Member of the Massachusetts House of Representatives from the 2nd Norfolk District
- In office 1969–1975
- Preceded by: Arthur Tobin
- Succeeded by: Thomas F. Brownell

Personal details
- Born: December 14, 1937 Quincy, Massachusetts
- Died: August 29, 1996 (aged 58) Quincy, Massachusetts
- Party: Democratic
- Alma mater: Suffolk University
- Occupation: Politician

= Clifford Marshall =

American politician

Clifford Holmes Marshall was an American politician who served as a State Representative and Sheriff of Norfolk County, Massachusetts.

==Early life==
Marshall was born December 14, 1937, in Quincy, Massachusetts. He attended Quincy public schools and Suffolk University.

==Early career==
From 1965 to 1969, Marshall was a member of the Quincy City Council. He then represented the 2nd Norfolk District in the Massachusetts House of Representatives from 1969 to 1975.

==Sheriff==
Marshall served as Sheriff of Norfolk County, Massachusetts, from 1975 until his death in 1996. During his tenure as sheriff, Marshall was known as an innovator.
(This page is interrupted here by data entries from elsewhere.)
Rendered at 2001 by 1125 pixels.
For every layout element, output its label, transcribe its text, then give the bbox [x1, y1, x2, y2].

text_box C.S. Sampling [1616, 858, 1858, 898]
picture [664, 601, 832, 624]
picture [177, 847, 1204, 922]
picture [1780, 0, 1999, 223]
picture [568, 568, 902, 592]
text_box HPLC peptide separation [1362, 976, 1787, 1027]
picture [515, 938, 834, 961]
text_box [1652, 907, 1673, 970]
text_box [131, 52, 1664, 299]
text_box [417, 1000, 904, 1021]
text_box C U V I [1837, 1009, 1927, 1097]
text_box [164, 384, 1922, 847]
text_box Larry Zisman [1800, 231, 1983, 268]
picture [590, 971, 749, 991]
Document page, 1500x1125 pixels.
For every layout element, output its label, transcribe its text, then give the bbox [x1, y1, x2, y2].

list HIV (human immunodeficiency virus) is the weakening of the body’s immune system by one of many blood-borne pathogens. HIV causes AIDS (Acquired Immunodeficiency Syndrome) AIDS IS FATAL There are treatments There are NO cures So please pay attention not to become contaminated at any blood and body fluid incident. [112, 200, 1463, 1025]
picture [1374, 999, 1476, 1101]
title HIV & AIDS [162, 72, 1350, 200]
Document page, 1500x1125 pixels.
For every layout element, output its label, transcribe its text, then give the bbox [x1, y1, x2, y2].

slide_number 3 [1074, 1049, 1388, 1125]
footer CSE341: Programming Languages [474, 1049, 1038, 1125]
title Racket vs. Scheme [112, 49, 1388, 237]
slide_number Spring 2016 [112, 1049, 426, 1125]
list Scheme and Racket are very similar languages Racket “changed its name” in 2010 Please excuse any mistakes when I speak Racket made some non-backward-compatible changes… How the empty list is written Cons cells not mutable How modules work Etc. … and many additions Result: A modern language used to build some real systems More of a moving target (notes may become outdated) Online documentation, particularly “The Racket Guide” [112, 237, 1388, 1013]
He started community service and work release programs and in 1985 he opened the Braintree Alternative Center for nonviolent criminals who were part of these programs. He also started an electronic house arrest program to alleviate jail overcrowding and Norfolk County's first sexual assault unit. He also oversaw construction of the new Norfolk County sheriff's office and correctional center in Dedham, which replaced the Dedham County Jail built 175 years earlier.

In 1991, Marshall was fined $10,900 by the Massachusetts Ethics Commission for charging personal expenses to an American Express card issued by the Norfolk County deputy sheriff's office and appointing two of his sons as deputy sheriffs. In 1995, the commission found that he had illegally used his power to appoint deputy sheriffs to raise funds. The committee chose not to issue a fine in this case.

Marshall died on August 28, 1996, at his home in Quincy of complications from cancer.